CHICAGO — A Hinsdale attorney has about two weeks to explain to a federal appeals court why he shouldn't pay the legal fees of a court-appointed psychologist he has been suing after her expert opinion allegedly cost him custody of his two children.
In a blistering seven-page decision, a U.S. Seventh Circuit Court of Appeals three-judge panel rejected the appeal of attorney Dana A. Alden in his dismissed lawsuit against psychologist Mary K. Gardner. Gardner evaluated the children of Alden and his former wife following their divorce in 2009 and in Alden's subsequent attempts to have custody arrangements overturn.
"This is abusive litigation," the appeals court said in its decision. "Alden, a lawyer representing himself, seems determined to continue the child custody litigation in another forum even if that means exposing an innocent person such as Gardner to travail and expense. He concedes - indeed, he trumpets - that he has sued someone who he knows is not responsible for enforcing the state's child custody laws."
U.S. Seventh Circuit Court of Appeals Judge Frank H. Easterbrook | Photo provided by Easterbook to Wikipedia
The appeals court gave Alden 14 days from the date of its July 14 decision to show cause why he should not be ordered to reimburse Gardner's legal expenses or sanctions be imposed.
"And we will send a copy of this opinion to both state and federal bodies with authority over the conduct of the bar, so that they can determine whether Alden's misuse of the legal process calls into question his fitness to practice law," the decision said.
Judge Frank H. Easterbrook wrote the decision in which judges Diane S. Sykes and Amy C. Barrett concurred.
Alden was admitted to the bar in Illinois Nov. 10, 1994, according to his Illinois State Bar Association profile.
Alden and his former wife initially shared custody of their two minor children, identified in the decision as "E.A." and "J.A.." Then Alden's ex-wife filed a complaint, alleging "Alden was trying to turn the children against her," the appeals court said in the background portion of its decision.
"Gardner concluded that Alden was using 'severe alienation tactics' to drive a wedge between Alden's children and their mother," the decision said. "Gardner recommended that the court limit Alden to supervised visitation and give full custody of the children to their mother."
Alden was allowed supervised visitation, an arrangement an Illinois appellate court affirmed in 2014.
After three unsuccessful attempts in state court to regain custody of his children, Alden "changed his strategy" and sued Gardner in federal court, asserting his children's rights as their next friend.
"He says that he does not challenge Gardner's actions as an expert witness but rather denies the validity of the Illinois Marriage and Dissolution of Marriage Act to the extent that it permits a state court to change or terminate custody arrangements after a divorce on a showing that one parent endangers a child’s physical, mental, moral, or emotional health," the decision said. "And this creates a problem.
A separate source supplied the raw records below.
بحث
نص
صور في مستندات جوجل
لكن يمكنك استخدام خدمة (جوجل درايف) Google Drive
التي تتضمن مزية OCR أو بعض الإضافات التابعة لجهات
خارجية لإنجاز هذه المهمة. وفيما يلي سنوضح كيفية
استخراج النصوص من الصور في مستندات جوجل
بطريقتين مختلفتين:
Gardner does not enforce any state law."
Alden maintained the state statute is invalid because it violates the First Amendment by regulating speech as "it takes parents' speech into consideration when deciding on the best interests of the child," the decision said. "Second, he contends that the statute violates the 14th Amendment's equal protection clause because it treats parents differently based on whether they are divorced."
A Chicago federal judge dismissed the suit, ruling the district court lacked jurisdiction and that Alden lacked standing.
"He didn't show that any of the injuries he alleges is traceable to Gardner as opposed to the independent action of the state judiciary," the appeals court decision said. "Nor did Alden contend that victory in this suit would change custody arrangements."
In his appeal Alden offered "the curious argument" that Gardner couldn't challenge his standing because Gardner lacked standing, the decision said.
That argument "doesn’t help Alden in the least," the appeals court decision said. "First, it's irrelevant whether Gardner has standing. Alden's standing is essential to the existence of a case or controversy, and a district court must inquire into every plaintiff's standing no matter who the defendant is or what the defendant argues."
Alden's argument effectively admitted "that he has sued the wrong party," the appeals court decision said. "That by itself is enough to sustain the district court's dismissal."
Alden also attempted to litigate the case anonymously, as "John Doe," but the appeals court would not have it.
"We have changed the caption accordingly," the appeals court's decision said. "And we have given Alden's own name in the caption and throughout the opinion. He is an adult and has not provided a reason that could support allowing him to litigate in secret. Only 'exceptional circumstances' justify the use of a fictitious name for an adult party."